What I find most interesting in Bakk’s comments (at 2:45) is that he thinks it’s important to get a Vikings stadium deal done before we know how crappy the state’s revenue situation will be. In a nutshell, he infers that the budget is going to suck, so we need to spend money that we don’t have now, because we won’t be able to justify it later.
Bakk’s comments on gambling are also quite strange. He says that he opposes a racino because he’s against gaming. However, this is the same Tom Bakk who’s willing to more than double the amount of gambling in the state and earmark the money to Wilf, as the StarTribune pointed out on November 1st:
Bakk said he won’t support a broader gambling expansion, but he supports the pull tab idea to help pay for a stadium and provide some relief for charities.
“We already have bingo, so big deal,” Bakk said. “The charities need some help and this is a gambling proposal I support.”
He “doen’t believe the state should be in the gambling business because it sends a poor message to young people”. But the reason the pulltab industry wants to expand gambling using electronic pulltabs is because they are convinced that it will increase the amount of gambling by . . . young people. MPR addressed that:
Charitable gambling advocates want to see more players like Luke Meyer, hoping interest from the “younger generation” can reverse the downward trend. And technology is the key, they said.

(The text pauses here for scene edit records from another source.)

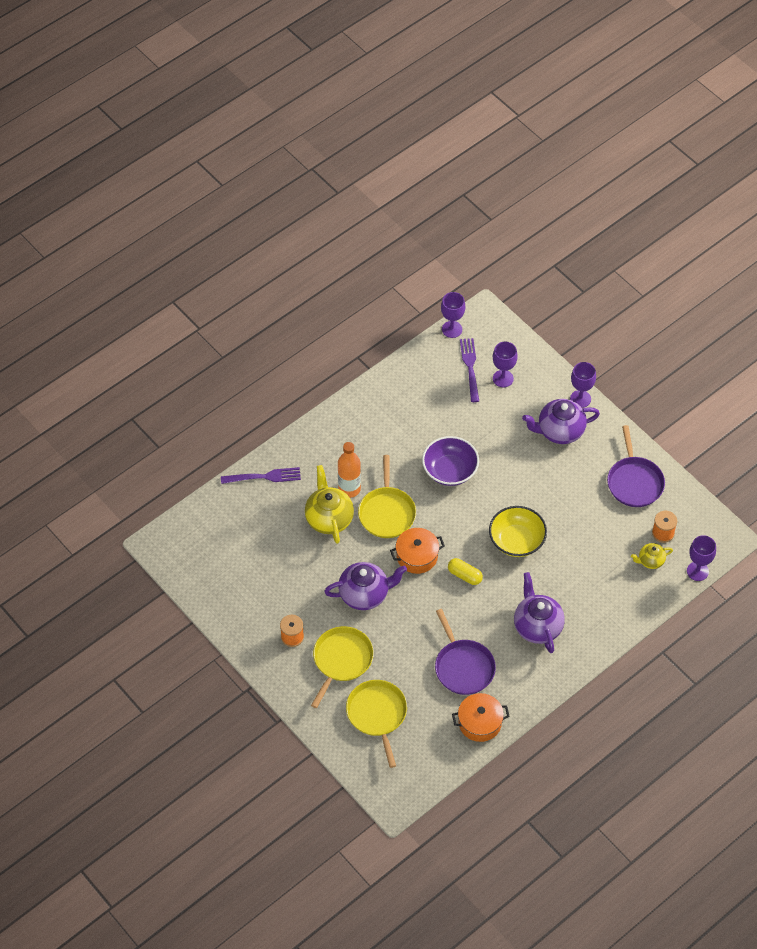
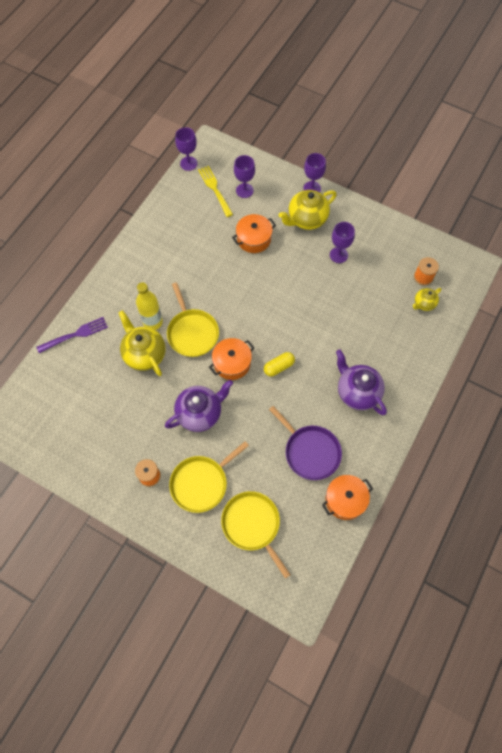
camera: 20 degrees left, 10 degrees up
(341, 660) = (201, 483): yellow pan -> yellow pan turned 135 degrees counterclockwise
(349, 489) = (152, 322): orange bottle -> yellow bottle
(450, 470) = (231, 279): purple bowl -> none
(464, 575) = (279, 367): yellow capsule -> yellow capsule turned 45 degrees counterclockwise
(470, 367) = (215, 189): purple fork -> yellow fork
(492, 435) = (254, 239): none -> orange pot
(516, 541) = (309, 322): yellow bowl -> none
(559, 431) = (306, 219): purple teapot -> yellow teapot
(634, 482) = (382, 242): purple pan -> none
(697, 571) = (464, 300): purple goblet -> purple goblet (338, 255)

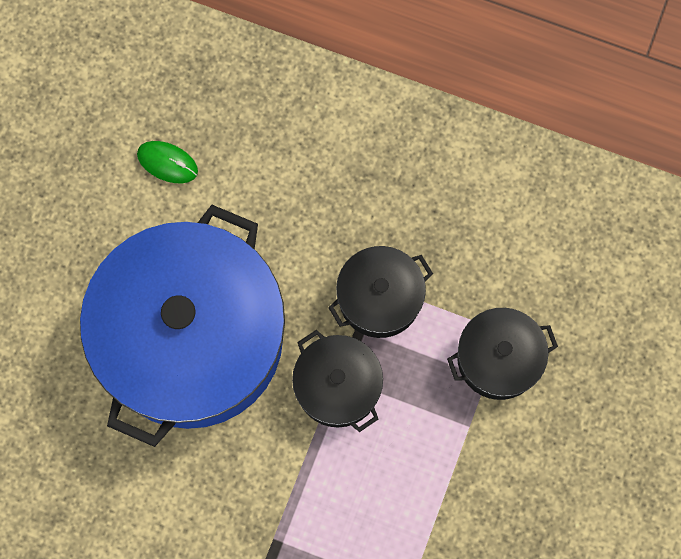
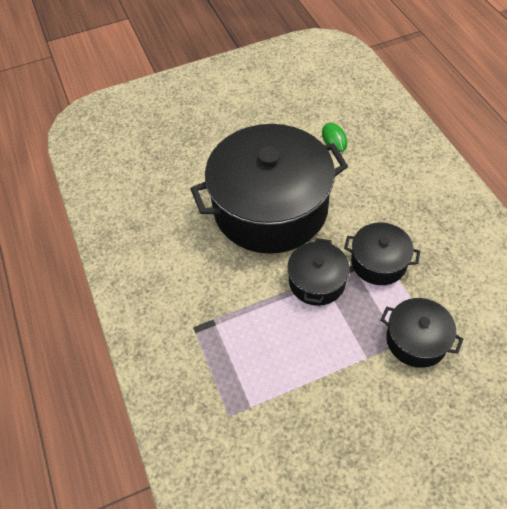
camera: 50 degrees right, 20 degrees down
(191, 338) = (270, 208): blue pot -> black pot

Allied Charities of Minnesota will lobby state legislators this spring to pass initiatives allowing electronic pulltabs and bingo, Wilson said. He said the current games are “not as interesting to a younger generation of players.”

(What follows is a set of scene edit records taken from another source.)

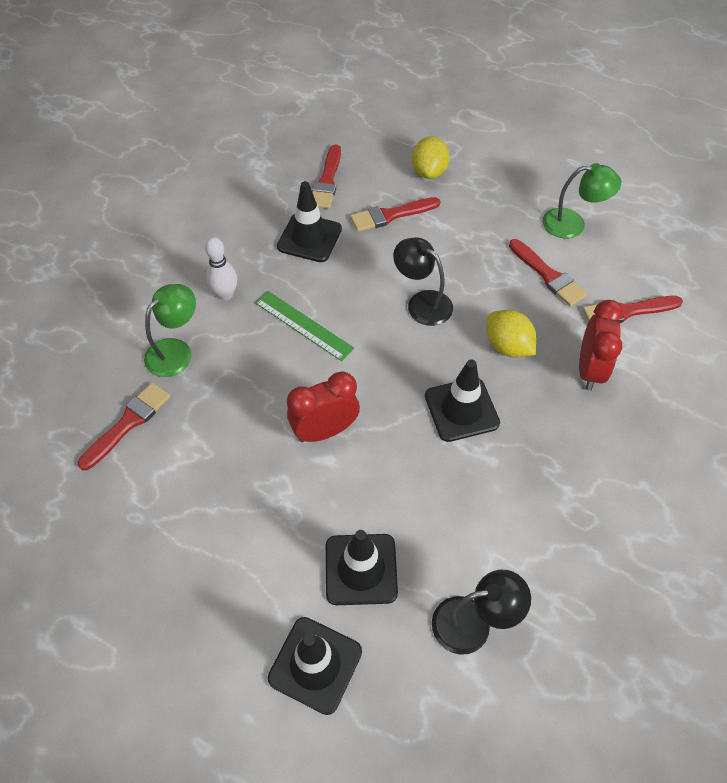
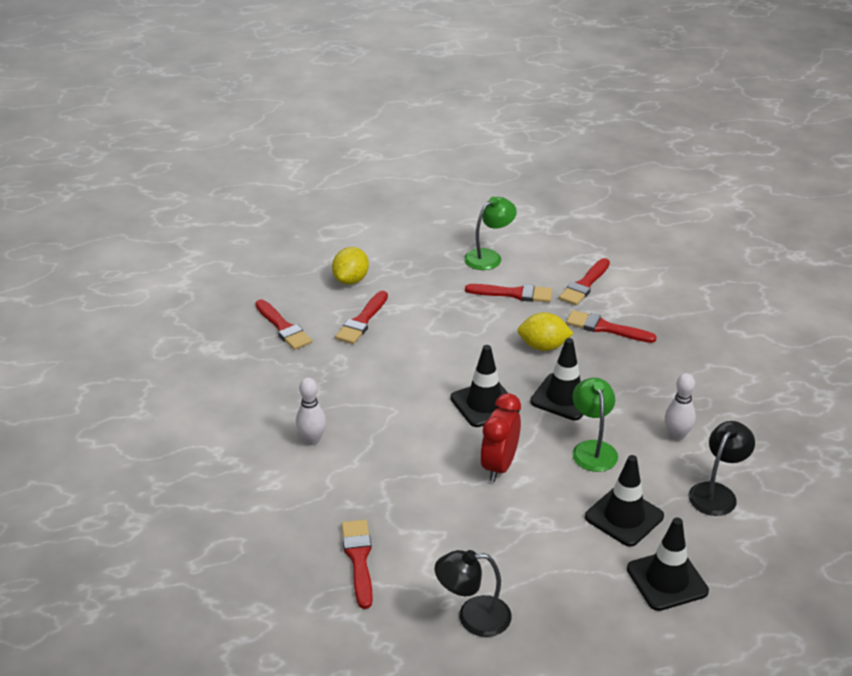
camera: 45 degrees left, 20 degrees down
(176, 351) = (327, 496): green lamp -> green lamp (592, 449)
(303, 325) = (397, 420): green ruler -> none
(309, 238) = (323, 369): black traffic cone -> black traffic cone (484, 404)
(422, 302) = (457, 357): black lamp -> black lamp (473, 617)
(429, 172) = (351, 280): yellow lemon -> yellow lemon turned 60 degrees clockwise
(513, 532) = (677, 435): none -> white bowling pin
(589, 370) = (605, 328): red clock -> red brush

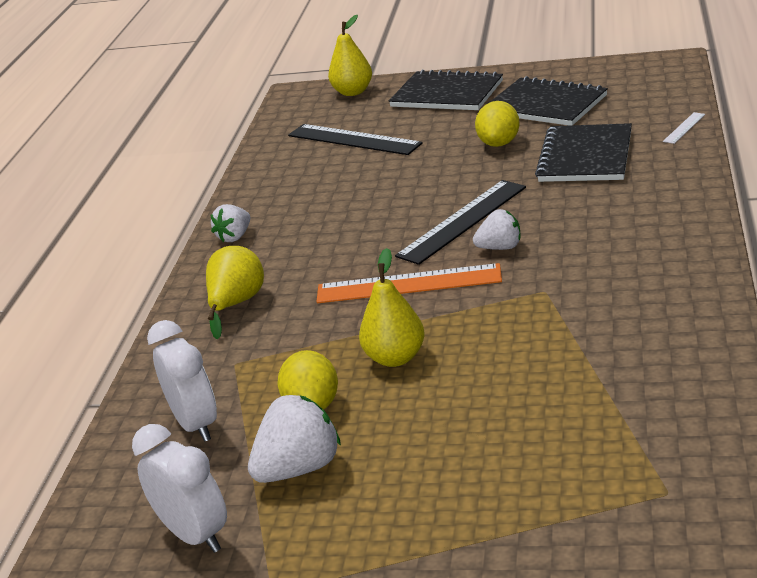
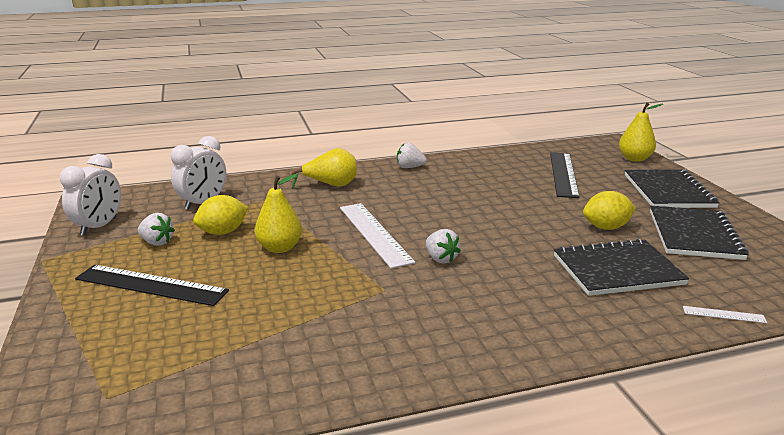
camera: 60 degrees right, 5 degrees down
(299, 468) = (157, 242): white strawberry -> white strawberry, size x0.63
(408, 284) = (374, 233): orange ruler -> white ruler
(462, 221) = (472, 236): black ruler -> black ruler (151, 285)

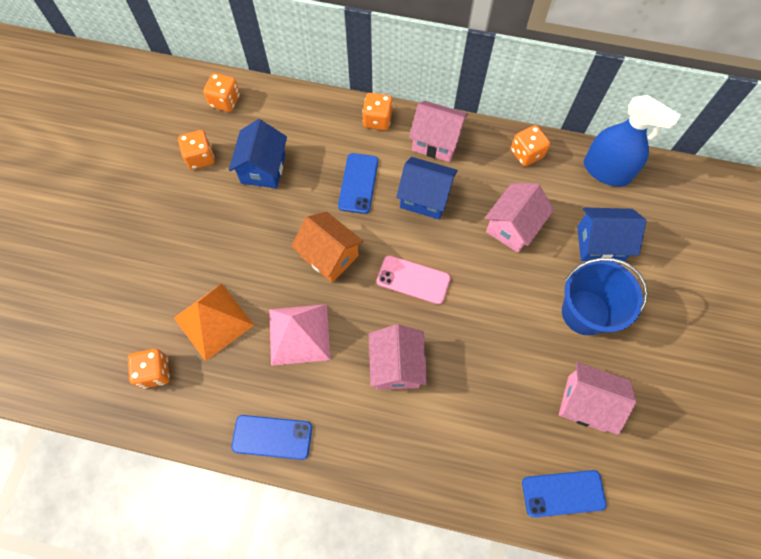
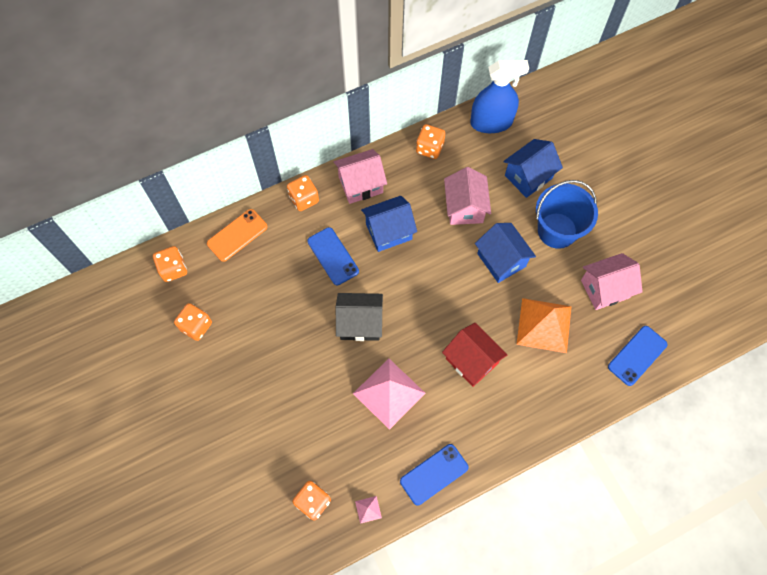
camera: 40 degrees left, 0 degrees up
(191, 418) = (368, 509): none -> pink pyramid
(213, 321) = (321, 433): orange pyramid -> orange pyramid (544, 325)
(263, 168) = (253, 298): blue house -> blue house (501, 260)
(297, 110) = (237, 235): none -> orange phone
(329, 256) = (360, 323): orange house -> black house
(396, 366) = (471, 361): pink house -> red house
(413, 280) = (431, 295): pink phone -> none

Bakk does a nice job sticking to Vikings stadium #wilfare talking points, such as talking about the percentage of revenue the Vikings are putting in compared to the Vikings. While it’s true that the Vikings are offering a larger percentage of the total stadium costs, they are demanding far more in actual public dollars than the Twins did, since the Twins stadium cost half of what Zygi Wilf wants to spend to build a 21,000 car parking lot plus stadium in Arden Hills.
It’s good to hear Bakk admit that borrowing $650,000,000, then forcing the public to make debt payments on that over 30 years for the benefit of a private business that’s open 10 days per year is not popular. And, he admits that professional sports business models are broken if they have to rely upon hundreds of millions of dollars in subsidies to make their models work. But, he loses me when he suggests that it’s up to the public to make up for the shortcomings in the NFL/Vikings’ business model.
One thing Bakk doesn’t bother to do is suggest is asking the fans to contribute toward stadium costs. IF season ticket holders aren’t willing to help pay for a stadium, why should the general public? Until Bakk and other legislators ask something – anything – of Vikings fans, we haven’t seen real leadership toward making those who’d benefit most from a stadium pay their fair share.